The Frontline Support team will be offline December 17-18 due to an institute-wide retreat and offline December 22- January 1, while the institute is closed. Thank you for your patience during these next few weeks as we get to all of your questions. Happy Holidays!
Jar caching is a thing you can do to speed up the process of running Spark tools on Google Dataproc. Normally, the GATK engine will start by uploading a copy of the GATK jar file to the cloud, because that's the jar that will actually run the command you want to execute on the cloud. (GATK is basically cloning itself and telling the clone to do its homework.) However, it's a big jar; it can take a while to upload (depending on the speed of your connection), and it's really inefficient to have to do that every single time you want to kick off a run. The good news is you can bypass that by "caching a jar", which means that you store a copy of the jar in a Google bucket (in GCS), and you just tell GATK to use that instead of uploading a fresh copy.
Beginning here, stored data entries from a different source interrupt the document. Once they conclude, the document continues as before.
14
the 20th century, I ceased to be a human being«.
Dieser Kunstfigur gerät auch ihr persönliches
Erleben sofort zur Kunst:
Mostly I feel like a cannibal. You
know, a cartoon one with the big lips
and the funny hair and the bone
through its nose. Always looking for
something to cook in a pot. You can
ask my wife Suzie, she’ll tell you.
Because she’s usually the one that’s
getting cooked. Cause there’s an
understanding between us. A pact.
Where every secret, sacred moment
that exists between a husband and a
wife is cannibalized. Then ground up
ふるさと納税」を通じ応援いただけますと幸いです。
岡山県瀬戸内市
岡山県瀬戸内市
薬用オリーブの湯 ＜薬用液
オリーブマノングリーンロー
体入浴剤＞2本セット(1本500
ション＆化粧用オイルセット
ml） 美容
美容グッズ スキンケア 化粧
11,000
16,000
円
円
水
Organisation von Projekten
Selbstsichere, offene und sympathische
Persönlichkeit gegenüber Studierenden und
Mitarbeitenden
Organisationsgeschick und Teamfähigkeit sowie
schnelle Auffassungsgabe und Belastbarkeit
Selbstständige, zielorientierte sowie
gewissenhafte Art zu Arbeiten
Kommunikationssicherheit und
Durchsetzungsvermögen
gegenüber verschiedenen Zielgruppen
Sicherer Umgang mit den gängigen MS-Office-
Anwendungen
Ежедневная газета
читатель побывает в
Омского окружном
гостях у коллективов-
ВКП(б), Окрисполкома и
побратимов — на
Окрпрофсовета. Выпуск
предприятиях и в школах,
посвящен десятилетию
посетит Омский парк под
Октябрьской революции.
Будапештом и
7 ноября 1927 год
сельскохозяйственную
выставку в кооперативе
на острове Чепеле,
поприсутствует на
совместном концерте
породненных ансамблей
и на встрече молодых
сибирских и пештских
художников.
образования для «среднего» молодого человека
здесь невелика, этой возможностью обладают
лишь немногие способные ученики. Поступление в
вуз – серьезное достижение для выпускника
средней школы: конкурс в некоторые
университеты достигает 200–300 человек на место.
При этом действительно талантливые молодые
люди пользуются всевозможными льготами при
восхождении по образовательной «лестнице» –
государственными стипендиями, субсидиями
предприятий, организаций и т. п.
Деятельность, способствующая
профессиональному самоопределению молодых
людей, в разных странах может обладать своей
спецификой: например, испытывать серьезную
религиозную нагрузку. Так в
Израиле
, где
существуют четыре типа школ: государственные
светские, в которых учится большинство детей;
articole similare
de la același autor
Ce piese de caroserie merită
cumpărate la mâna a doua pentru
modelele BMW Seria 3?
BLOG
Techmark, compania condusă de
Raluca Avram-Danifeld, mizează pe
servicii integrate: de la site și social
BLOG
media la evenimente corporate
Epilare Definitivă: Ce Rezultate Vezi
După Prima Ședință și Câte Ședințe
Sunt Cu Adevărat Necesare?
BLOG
To enable this, just set an environment variable named
GATK_GCS_STAGING pointing to the location where you want the GATK jar to be cached. If you're using bash, you would add to your bashrc (or equivalent):
export GATK_GCS_STAGING=gs://your_bucket_name/some_path/. You may need to refresh your terminal session for the variable to become available.
When you launch your next GATK command to Dataproc, the system will check if the jar you are invoking matches a jar in that location. If not, it will upload a copy of your jar to that location, then proceed with running your command. If it does find a matching jar, then it will skip the upload step and start running your command right away. That means you don't need to copy the jar manually at any point, and starting the second time you run a command against the same jar, you'll save yourself the upload time.
Be sure to include the forward slash at the end of the bucket path and use a dedicated directory, e.g.
gatk4. Because each GATK4 jar that we release will have a different identifying hash, as you upgrade to each latest release, the jars for the different versions will accumulate. You can keep them around if you like (though you will incur storage costs which, while minimal, will be non-zero) or you can delete them once you're satisfied you won't be running older versions again.